- Problem details
Please write out only the lines from the line with "Object: the recording" to the line with "building from (304, 287) to (367, 311)", inclusive, exactly as they stand below, without the pictures.

--- Exercise materials Enclosed Below ---

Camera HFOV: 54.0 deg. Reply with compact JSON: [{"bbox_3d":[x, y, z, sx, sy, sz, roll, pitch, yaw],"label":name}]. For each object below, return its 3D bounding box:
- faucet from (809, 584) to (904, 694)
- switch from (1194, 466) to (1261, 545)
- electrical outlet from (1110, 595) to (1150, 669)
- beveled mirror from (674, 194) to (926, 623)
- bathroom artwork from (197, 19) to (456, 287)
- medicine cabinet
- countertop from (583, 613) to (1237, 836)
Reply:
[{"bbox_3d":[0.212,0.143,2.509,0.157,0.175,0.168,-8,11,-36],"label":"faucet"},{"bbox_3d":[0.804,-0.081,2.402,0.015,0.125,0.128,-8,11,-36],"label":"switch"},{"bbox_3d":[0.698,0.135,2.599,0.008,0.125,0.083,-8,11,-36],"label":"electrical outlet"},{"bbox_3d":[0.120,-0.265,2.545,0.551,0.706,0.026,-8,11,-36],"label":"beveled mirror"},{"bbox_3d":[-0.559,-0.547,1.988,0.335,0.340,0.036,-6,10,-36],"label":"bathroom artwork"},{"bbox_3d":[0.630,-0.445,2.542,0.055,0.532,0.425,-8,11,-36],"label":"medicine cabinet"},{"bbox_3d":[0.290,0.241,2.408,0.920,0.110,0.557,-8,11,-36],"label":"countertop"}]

--- End of Enclosed Exercise materials ---
--- Exercise materials Enclosed Below ---

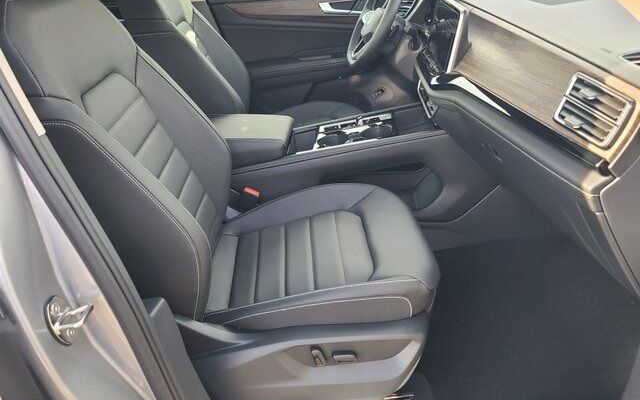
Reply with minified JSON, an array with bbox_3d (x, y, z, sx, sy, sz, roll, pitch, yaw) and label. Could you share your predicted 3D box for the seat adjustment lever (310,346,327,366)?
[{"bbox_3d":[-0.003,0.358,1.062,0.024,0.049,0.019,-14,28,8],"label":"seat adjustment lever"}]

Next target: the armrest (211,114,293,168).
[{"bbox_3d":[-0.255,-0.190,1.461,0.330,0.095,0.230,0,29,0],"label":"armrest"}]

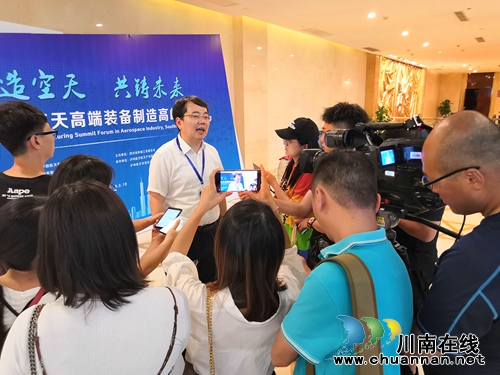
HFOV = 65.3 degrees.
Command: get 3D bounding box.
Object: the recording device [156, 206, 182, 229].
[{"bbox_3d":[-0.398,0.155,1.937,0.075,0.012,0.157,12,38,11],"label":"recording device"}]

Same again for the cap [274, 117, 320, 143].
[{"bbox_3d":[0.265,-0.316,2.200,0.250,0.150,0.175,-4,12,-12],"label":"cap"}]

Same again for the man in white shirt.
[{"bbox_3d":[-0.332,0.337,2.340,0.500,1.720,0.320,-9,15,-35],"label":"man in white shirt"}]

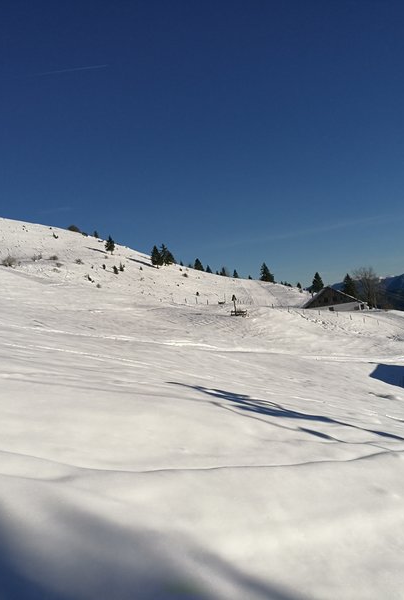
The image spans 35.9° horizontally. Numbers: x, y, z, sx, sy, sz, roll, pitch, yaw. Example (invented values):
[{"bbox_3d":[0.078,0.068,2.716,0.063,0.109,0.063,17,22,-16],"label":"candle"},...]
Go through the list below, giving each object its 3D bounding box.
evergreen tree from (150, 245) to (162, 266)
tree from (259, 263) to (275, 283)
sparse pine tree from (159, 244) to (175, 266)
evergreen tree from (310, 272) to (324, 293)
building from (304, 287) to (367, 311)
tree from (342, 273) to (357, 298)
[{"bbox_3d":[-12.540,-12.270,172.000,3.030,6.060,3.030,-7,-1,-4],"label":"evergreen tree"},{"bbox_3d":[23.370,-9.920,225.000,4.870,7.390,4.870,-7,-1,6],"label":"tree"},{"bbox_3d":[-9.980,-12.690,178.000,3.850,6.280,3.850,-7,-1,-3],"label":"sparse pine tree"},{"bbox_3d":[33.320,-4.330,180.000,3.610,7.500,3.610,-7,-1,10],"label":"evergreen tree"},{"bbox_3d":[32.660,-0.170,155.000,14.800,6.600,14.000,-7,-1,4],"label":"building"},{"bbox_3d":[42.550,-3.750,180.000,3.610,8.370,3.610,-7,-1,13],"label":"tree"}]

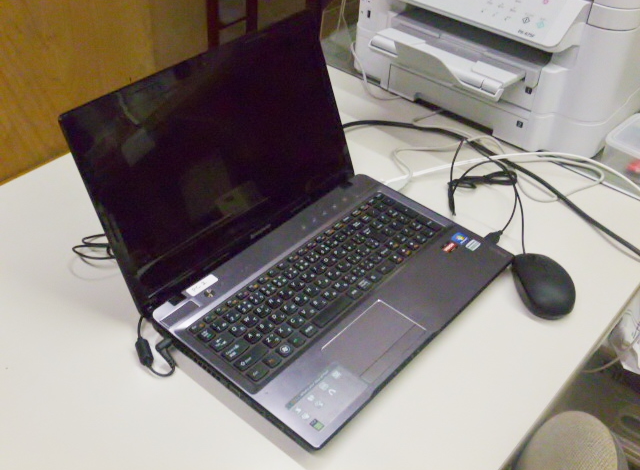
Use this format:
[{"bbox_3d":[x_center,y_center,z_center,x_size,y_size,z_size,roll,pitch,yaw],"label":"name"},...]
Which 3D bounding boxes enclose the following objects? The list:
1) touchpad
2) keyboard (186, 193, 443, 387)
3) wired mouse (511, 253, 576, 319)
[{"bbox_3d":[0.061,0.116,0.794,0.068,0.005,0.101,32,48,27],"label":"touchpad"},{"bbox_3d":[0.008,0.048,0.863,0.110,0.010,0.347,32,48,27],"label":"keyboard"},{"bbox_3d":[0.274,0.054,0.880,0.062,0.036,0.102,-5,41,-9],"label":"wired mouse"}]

--- End of Enclosed Exercise materials ---
--- Exercise materials Enclosed Below ---

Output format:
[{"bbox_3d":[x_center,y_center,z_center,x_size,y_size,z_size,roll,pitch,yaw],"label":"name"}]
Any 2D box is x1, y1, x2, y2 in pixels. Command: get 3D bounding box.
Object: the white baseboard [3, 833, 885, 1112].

--- End of Enclosed Exercise materials ---

- Written response
Object: the recording device [156, 206, 182, 229].
[{"bbox_3d":[-0.398,0.155,1.937,0.075,0.012,0.157,12,38,11],"label":"recording device"}]

Same again for the cap [274, 117, 320, 143].
[{"bbox_3d":[0.265,-0.316,2.200,0.250,0.150,0.175,-4,12,-12],"label":"cap"}]

Same again for the man in white shirt.
[{"bbox_3d":[-0.332,0.337,2.340,0.500,1.720,0.320,-9,15,-35],"label":"man in white shirt"}]

The image spans 35.9° horizontally. Numbers: x, y, z, sx, sy, sz, roll, pitch, yaw. Example (invented values):
[{"bbox_3d":[0.078,0.068,2.716,0.063,0.109,0.063,17,22,-16],"label":"candle"},...]
Go through the list below, giving each object its 3D bounding box.
evergreen tree from (150, 245) to (162, 266)
tree from (259, 263) to (275, 283)
sparse pine tree from (159, 244) to (175, 266)
evergreen tree from (310, 272) to (324, 293)
building from (304, 287) to (367, 311)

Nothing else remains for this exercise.